The strength that comes from that sense of purpose, our outstanding people, and the way they live and breathe the company’s values of giving, integrity, excellence and respect, provides the foundation from which we face the future. While the short term may well prove difficult and require us to respond as we never before imagined, that foundation gives me confidence for the longer term.

Suntory
A major development in the early months of 2020, was the cementing of our long-term relationship with Suntory with the sale by our principal shareholder The Robertson Trust and the Edrington Employee Benefit Trust of a 10% stake in Edrington to Suntory Holdings. Suntory have been shareholders in The Macallan since the early 1990s, and we have long recognised the overlap in the values of the two organisations.

I would like to welcome Suntory as a shareholder in Edrington. We look forward to both companies benefitting from our strong partnership in the years ahead.

Dividend
We recognise the importance of our annual dividend to our shareholders, both The Robertson Trust in funding their good works across Scotland and individuals for whom their Edrington dividend is a source of income. Consequently, we have long followed a dividend policy that has emphasised sustainability.
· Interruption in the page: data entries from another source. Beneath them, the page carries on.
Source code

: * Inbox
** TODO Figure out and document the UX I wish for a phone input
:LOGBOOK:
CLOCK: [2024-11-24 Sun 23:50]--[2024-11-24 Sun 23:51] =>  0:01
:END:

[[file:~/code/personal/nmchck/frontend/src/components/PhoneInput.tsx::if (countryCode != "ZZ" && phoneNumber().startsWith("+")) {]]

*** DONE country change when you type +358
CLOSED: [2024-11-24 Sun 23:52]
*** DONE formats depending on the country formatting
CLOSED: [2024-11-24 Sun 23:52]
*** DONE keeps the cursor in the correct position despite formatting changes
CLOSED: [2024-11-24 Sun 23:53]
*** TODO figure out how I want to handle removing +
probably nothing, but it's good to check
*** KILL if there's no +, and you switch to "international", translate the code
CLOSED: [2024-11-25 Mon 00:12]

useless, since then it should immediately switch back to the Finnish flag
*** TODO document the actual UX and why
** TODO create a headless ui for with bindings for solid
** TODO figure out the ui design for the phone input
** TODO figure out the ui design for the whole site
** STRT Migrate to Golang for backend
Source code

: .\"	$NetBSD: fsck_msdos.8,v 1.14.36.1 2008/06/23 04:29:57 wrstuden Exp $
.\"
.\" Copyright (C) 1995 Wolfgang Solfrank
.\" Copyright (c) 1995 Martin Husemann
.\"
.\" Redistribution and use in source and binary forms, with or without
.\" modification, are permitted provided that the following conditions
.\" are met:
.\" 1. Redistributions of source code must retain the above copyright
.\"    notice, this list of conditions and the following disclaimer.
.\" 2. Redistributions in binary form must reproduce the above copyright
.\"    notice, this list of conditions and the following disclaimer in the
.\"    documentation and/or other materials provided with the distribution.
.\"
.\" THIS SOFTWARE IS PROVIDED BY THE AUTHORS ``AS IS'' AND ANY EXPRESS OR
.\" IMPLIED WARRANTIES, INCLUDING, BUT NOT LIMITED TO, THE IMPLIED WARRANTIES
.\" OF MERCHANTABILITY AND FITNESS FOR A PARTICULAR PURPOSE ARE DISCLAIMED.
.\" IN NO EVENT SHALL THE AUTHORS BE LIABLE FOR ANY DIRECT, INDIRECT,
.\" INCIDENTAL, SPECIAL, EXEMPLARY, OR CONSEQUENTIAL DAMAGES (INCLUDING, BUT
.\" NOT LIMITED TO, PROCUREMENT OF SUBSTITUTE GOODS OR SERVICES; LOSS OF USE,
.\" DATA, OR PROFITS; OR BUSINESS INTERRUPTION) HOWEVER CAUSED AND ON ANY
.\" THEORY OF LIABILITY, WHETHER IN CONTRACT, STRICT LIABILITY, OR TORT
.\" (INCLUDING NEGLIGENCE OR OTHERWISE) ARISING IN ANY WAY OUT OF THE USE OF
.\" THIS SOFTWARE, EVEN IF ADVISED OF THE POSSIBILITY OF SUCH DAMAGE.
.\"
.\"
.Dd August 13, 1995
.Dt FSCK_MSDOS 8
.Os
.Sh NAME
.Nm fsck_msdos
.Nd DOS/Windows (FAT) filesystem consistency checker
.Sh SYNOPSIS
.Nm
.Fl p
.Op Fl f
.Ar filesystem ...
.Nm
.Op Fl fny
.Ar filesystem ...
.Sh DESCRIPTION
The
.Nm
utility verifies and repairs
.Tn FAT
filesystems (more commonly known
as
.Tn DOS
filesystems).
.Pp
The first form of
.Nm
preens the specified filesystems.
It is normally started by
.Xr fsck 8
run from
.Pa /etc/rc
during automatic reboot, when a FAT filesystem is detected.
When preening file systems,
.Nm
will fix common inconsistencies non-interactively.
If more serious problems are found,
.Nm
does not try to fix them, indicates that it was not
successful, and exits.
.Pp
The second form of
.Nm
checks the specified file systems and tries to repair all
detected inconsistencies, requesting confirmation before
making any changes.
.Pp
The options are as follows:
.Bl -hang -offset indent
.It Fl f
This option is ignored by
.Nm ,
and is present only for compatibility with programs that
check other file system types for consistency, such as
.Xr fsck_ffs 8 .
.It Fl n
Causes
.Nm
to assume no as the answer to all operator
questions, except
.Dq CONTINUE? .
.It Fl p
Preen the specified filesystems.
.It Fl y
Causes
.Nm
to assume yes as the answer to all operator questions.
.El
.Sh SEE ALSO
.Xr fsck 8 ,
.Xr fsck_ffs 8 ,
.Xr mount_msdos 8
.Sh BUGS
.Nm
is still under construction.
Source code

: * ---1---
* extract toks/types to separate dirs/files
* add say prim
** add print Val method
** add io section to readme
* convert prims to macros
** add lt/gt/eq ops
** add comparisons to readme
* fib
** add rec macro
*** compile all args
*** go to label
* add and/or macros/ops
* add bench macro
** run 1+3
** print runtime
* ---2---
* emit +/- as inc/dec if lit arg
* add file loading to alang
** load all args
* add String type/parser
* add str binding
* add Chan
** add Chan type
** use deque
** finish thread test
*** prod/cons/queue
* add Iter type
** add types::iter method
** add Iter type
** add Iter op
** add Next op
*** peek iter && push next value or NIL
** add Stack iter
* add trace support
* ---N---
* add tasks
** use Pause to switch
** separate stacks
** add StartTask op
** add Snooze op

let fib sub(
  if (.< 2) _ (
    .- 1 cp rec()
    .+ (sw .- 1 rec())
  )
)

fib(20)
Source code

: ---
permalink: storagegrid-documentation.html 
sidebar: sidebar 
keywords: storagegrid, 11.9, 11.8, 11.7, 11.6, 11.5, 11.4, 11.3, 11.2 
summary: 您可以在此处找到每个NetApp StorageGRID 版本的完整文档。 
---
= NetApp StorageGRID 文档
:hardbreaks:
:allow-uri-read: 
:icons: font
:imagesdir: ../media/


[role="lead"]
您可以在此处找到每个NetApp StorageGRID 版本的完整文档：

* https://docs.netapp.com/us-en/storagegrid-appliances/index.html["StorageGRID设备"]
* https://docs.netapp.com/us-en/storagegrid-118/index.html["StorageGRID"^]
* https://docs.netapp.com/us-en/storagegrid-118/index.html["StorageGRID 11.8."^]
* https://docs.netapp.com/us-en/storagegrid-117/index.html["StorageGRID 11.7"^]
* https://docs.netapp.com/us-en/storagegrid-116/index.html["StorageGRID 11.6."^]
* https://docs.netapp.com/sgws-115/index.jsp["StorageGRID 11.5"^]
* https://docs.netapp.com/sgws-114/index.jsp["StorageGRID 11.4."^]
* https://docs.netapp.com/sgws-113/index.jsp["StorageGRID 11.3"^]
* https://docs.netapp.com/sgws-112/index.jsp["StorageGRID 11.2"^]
We have weighed that up against the uncertainty we face in our global markets and looked at the finances of the business in various different scenarios. While the company’s resources are strong, your board has concluded that we should err on the side of caution this year and that it is in the long-term interests of our shareholders and other stakeholders to suspend this year’s dividend.

We will do everything we can to restore the dividend as soon as conditions allow.

Board changes
I would like to extend a warm welcome to Shinichiro Hizuka, EVP Suntory Holdings who joined our board in March following Suntory’s acquisition of its stake in Edrington.

I would also like to take this opportunity to thank David Richardson who steps down in September after seven years on our board. We have benefitted from David’s wise counsel both as Chairman of our audit committee, and around the board table and wish him the very best in his retirement.

Finally, I would like to thank Martin Cooke who retires this summer as General Counsel and Company Secretary, after 31 years with the company. Among the many roles Martin has filled with distinction, he has acted as the primary liaison with our shareholders and I know they will miss his unfailing courtesy and deep knowledge of Edrington.

The bigger picture
Edrington is an important part of a very successful industry in Scotland and globally, with an astonishing 42 bottles each second of Scotch Whisky shipped to 175 markets around the world. In Scotland, our industry supports 10,000 jobs directly and over 40,000 across the UK supply chain. We are Scotland’s most successful export sector.

As we transition from addressing a global health crisis to facing up to the enormous economic challenges ahead, it is critically important that our industry and governments at home and abroad work together to allow us to play our part in the recovery process. Now more than ever, we look to our governments across the world to support successful businesses like Edrington and to do all that they can to keep trade free, flowing and fair.